En España fea su autor apunta al franquismo como la génesis de un modelo especulativo que siguió extendiéndose durante décadas posteriores y al que le debemos la degradación de nuestro litoral. “La peor de las consecuencias de ese régimen franquista fue que la democracia que siguió resultó aún más dañina para el territorio. Las inmoralidades de la democracia y del régimen de comunidades autónomas apuntan desde abajo, en los municipios, hasta las altas instituciones del Estado”. Como recoge Rubio, Felipe González “fue incapaz de conseguir que la defensa del interés colectivo se impusiese sobre el interés individual, y optó ya en 1983 por la vía neoliberal al pedir su Gobierno a los ayuntamientos ‘agilizar las licencias de obras’.
Andrés Rubio, citando al escritor Barry Lopez, habla de la naturaleza como “una antigua forma de conciencia humana, en la que la naturaleza no es un escenario ni un almacén de recursos naturales ni un capital inmobiliario ni una posesión, sino una continuación de la comunidad”.

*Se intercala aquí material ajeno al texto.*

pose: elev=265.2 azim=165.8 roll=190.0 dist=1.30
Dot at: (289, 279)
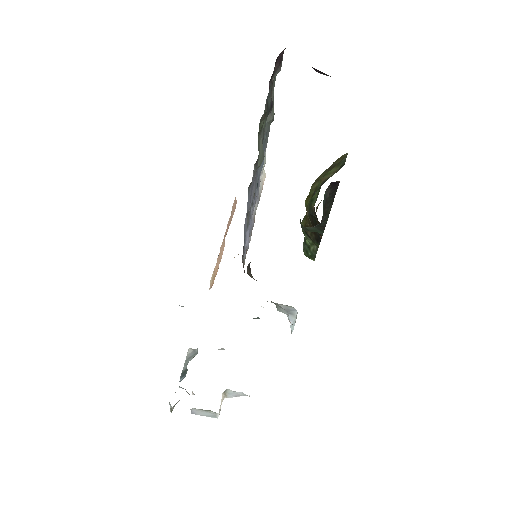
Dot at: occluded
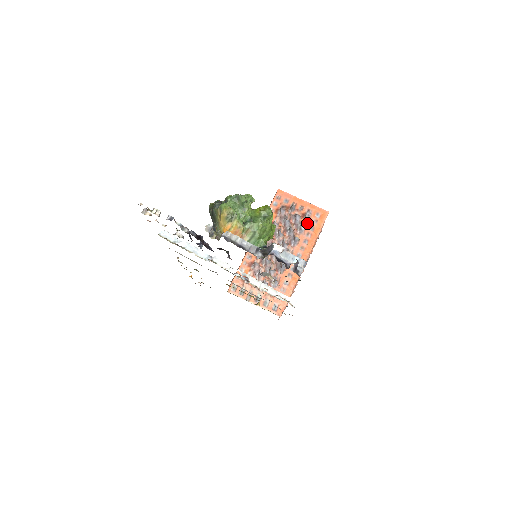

Tenemos asumida la destrucción porque su resultado, en forma de edificios y adosados, forma parte de nuestro paisaje emocional. ¿Pero no cabría, al igual que se revisan las masculinidades, se contemplan nuevas formas de relaciones, se integran los modelos de familia no convencionales y las no normatividades de cuerpo y mente se normalizan, hacernos preguntas sobre nuestro veraneo?
Rubio pone ejemplos del urbanismo que sí, como el caso del Camí de Cavalls en Menorca o el de los organismos que defienden los intereses del medio natural, como el Conservatorio del Litoral francés (CDL), un establecimiento público nacional francés cuya misión es asegurar la protección de 200 000 hectáreas sobre más de 750 zonas.
Cómo dice Clara Sáez, arquitecta y responsable de la plataforma Flat, “de la lectura de este libro surge la necesidad de, primero, una urgente toma de conciencia y, segundo, una estrategia que recorra todos los campos, de tipo pluridisciplinar, si queremos salvaguardar nuestro legado arquitectónico y paisajístico. O lo que quede de él”.